Nucky and Eli are taking the elevator down to the lobby of the Ritz, and Nucky is complaining about the upcoming St. Patrick's day. Which, yes, is rather odd since he's getting rich off of the same public drunkenness he hates in the holiday. Eli says their dad thinks this attitude is because Nucky hates being Irish. Nucky denies it and says it's more that he hates the "crying and arguing" that always happens. "Centuries of loss," Eli intones gravely. "We're a sorrowful people." Ah, so it's sorrow that's led them to dropping a shot of Jameson's into a pint of Guinness and calling it a "car bomb." Eli takes a break from rhapsodizing about Kilarney to bristle at the waiter asking Nucky (but not Eli) if he'd like any breakfast. Gee, Eli doesn't do much to hide his bald-faced envy of Nucky's position in town. He tells Nucky he was thinking about saying a few words at the Celtic Dinner tonight, boost his reelection cause. Nucky really doesn't like this idea, for one because Eli is a terrible public speaker, and also because he'll have their dad to worry about tonight, he doesn't want to have to worry about Eli too. Eli is adamant, though, about wanting to say his peace. He's even been taking public speaking lessons. He produces a book by "Dale Carnagey," the famous orator. Note the non-traditional spelling of his name -- this was before he changed it to "Carnegie" in order to co-opt the wealth and social standing of Andrew Carnegie. Eli could tell him even being born with the name doesn't always help. Anyway, Nucky grumpily acquiesces: "Daniel fucking Webster."

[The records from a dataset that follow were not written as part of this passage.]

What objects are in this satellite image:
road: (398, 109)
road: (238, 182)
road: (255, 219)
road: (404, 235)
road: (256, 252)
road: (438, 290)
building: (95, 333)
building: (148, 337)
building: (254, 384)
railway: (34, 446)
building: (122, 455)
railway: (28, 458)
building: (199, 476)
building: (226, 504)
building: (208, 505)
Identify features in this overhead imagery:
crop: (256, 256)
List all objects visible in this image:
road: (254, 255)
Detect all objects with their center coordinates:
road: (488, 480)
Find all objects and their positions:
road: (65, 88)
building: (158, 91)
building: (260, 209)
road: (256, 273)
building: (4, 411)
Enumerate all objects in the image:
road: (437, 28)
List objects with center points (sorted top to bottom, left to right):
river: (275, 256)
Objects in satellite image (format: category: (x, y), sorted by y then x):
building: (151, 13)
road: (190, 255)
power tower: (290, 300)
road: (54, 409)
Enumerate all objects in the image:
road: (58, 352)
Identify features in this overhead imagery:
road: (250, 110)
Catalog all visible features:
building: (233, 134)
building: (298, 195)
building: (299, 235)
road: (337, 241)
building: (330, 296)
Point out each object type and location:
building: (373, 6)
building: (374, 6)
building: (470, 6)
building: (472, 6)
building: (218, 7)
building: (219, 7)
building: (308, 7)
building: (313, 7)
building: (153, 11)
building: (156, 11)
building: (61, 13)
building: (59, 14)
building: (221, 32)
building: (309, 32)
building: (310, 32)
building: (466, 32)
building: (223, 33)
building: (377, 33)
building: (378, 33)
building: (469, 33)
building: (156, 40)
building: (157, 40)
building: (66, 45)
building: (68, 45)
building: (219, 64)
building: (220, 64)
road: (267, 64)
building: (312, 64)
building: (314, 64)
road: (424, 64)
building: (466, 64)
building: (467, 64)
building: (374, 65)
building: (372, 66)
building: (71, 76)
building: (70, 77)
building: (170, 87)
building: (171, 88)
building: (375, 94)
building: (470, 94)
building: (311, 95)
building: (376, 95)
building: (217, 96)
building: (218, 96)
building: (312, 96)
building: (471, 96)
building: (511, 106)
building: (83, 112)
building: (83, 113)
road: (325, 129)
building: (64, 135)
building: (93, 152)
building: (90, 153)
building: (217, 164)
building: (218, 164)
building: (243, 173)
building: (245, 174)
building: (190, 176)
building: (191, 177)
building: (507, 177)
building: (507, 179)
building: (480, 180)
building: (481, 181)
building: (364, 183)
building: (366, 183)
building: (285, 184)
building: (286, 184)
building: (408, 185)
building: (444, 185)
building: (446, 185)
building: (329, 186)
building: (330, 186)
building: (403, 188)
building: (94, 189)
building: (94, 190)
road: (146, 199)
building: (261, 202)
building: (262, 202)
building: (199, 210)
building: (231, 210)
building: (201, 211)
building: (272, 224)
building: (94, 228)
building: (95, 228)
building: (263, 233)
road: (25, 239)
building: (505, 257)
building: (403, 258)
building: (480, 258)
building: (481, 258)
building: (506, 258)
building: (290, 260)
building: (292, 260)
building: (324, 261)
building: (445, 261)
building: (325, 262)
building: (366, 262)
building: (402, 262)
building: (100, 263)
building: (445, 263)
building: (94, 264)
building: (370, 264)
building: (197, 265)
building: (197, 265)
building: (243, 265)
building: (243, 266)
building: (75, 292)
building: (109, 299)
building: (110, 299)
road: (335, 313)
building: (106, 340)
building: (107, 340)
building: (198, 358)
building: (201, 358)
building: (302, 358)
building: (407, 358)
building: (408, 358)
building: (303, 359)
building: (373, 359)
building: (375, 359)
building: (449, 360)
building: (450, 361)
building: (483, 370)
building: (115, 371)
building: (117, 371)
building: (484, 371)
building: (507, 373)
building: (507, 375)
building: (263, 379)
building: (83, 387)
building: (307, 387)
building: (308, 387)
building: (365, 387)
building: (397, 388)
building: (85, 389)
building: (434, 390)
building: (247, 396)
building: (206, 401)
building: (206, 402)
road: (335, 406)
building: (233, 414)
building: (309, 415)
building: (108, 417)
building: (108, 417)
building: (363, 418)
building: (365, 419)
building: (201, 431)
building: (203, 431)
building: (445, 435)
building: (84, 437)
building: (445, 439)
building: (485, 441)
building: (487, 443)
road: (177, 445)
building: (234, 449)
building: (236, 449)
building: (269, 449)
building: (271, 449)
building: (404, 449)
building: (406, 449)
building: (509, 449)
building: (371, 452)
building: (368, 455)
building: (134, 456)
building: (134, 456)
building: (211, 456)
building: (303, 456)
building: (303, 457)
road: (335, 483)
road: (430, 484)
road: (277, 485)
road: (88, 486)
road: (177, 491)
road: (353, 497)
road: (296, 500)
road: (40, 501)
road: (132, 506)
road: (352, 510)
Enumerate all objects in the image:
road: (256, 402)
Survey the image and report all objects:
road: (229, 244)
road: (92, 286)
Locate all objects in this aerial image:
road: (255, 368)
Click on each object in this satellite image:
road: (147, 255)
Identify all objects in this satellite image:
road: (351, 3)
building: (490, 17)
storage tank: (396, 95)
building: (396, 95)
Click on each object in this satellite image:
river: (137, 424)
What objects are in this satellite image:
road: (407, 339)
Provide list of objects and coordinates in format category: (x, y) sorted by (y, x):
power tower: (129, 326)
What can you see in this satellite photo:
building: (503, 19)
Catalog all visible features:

Across the room, Eli spots "the widow Schroeder" coming towards them. Smiling, she's brought Nucky some homemade soda bread (which is what she must've been making rather than the pancakes I originally thought). But for whatever reason -- self-conscious around Eli; too much on his mind -- Nucky is super cold to Margaret, telling her she can leave the bread with a bellhop, then says he's late for a meeting. As Margaret retreats, dejected, Eli gives Nucky a look. "Life's complicated enough," Nucky says. And I have to say ... I don't buy this. I mean yes, obviously he's only saying that when he means something completely different, but I don't think anything that happened between last week (when they danced) and this week tracks with Nucky's current attitude. If anything, it's Margaret who should be blowing off Nucky, because of the whole Lucy/cake thing. Anyway, Margaret watches him pass from afar, then dumps the bread in the trash.